From March 16 until April 28, 2012, Trimpin's installation "Trimpin:(CanonX+4:33=100) " was open to the public at Open Space in Victoria, BC, Canada. The installation featured five deconstructed pianos with various mechanical actuators configured to play compositions written by Trimpin. The audience was able to activate a composition by manoeuvering an arcade style game joystick which in turn moved an RGB colour sensor suspended on the wall. The sensor was positioned in front of an array of primary colour silk screened posters, also made by Trimpin. After a position was selected, the listener could push a button located next to the joystick, the sensor would scan the colour and utilize the information in a composition choosing algorithm. Almost immediately after the button was pressed a composition would begin. On the final day of the installation, the group MISTIC held a concert with compositions created specifically for the installation. By removing the control computer for the installation, and implementing their own, each member was able to perform live.

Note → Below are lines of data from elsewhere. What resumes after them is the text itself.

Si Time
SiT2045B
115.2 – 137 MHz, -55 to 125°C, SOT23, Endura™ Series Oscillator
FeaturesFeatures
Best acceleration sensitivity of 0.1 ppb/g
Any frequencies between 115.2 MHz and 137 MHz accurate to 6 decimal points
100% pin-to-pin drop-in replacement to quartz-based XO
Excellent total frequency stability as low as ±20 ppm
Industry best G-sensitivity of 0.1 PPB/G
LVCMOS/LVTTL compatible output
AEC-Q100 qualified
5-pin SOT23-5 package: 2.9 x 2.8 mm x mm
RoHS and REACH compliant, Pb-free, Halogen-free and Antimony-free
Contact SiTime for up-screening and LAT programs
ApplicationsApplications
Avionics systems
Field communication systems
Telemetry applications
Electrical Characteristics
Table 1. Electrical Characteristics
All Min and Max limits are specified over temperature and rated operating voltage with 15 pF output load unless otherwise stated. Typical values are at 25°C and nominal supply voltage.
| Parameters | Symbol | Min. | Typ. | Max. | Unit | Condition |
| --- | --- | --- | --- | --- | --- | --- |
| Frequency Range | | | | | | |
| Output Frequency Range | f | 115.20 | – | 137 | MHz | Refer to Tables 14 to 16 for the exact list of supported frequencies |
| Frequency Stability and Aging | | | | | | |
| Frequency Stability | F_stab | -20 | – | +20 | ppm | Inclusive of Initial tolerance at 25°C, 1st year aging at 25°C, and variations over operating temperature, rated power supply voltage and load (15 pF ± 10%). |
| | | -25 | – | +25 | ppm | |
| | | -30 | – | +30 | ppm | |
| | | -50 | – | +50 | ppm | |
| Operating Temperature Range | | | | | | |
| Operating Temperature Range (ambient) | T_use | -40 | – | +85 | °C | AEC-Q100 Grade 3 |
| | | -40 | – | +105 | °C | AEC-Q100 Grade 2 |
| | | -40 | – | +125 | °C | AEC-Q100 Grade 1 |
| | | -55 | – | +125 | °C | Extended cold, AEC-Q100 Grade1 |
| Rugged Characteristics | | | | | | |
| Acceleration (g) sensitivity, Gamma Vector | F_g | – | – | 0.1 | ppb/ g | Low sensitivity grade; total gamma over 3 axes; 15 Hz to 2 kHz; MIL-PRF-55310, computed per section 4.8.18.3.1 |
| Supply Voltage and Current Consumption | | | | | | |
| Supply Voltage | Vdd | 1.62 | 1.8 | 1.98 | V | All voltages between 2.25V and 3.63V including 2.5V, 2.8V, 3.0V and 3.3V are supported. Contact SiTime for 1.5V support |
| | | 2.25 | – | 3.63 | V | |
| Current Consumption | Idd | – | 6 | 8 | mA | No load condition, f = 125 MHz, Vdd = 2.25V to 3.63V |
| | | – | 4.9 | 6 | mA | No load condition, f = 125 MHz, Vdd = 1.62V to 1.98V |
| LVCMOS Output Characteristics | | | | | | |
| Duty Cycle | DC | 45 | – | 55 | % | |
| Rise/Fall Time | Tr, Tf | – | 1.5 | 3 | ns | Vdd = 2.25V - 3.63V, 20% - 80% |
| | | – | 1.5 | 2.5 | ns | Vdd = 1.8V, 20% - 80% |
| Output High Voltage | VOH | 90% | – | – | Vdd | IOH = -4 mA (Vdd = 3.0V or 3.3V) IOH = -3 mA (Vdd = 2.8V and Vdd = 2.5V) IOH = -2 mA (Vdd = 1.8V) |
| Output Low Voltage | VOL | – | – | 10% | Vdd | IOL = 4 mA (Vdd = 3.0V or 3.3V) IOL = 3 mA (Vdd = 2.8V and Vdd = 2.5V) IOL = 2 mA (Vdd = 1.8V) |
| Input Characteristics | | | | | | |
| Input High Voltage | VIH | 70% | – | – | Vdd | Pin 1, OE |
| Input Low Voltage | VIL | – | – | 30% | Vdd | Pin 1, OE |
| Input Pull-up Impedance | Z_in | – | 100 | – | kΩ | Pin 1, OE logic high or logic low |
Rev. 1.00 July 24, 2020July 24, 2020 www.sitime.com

Since 2013 the Liquid Percussion (Das Regentropfen Schlagzeug) is exhibited at Swiss Science Center Technorama in Winterthur.

==Documentary==
A feature documentary film about the artist/inventor/composer's life and work, TRIMPIN: The Sound of Invention, produced and directed by Peter Esmonde, premiered at the South by Southwest Film Festival in Austin, Texas, in March 2009. The documentary subsequently screened at film festivals in New York, London, Toronto, Barcelona, São Paulo, Buenos Aires, Vancouver, Dublin, Goteborg, Oslo, and New Zealand. DVD release is slated for Fall 2010.

==Book==
In May 2011, a biographical book entitled TRIMPIN / Contraptions for Art and Sound was published by Marquand Books. The book was compiled and edited by Anne Focke with contributions from many of Trimpin's friends and collaborators including Kyle Gann, Charles Amirkhanian and David Harrington of Kronos Quartet. The book was funded by the private sale of a limited edition run of thirteen works titled BookBeatBox. Each unique sculpture is both a hand-made brushed aluminum encasement for the book, and also a musical instrument powered by a hand-crank.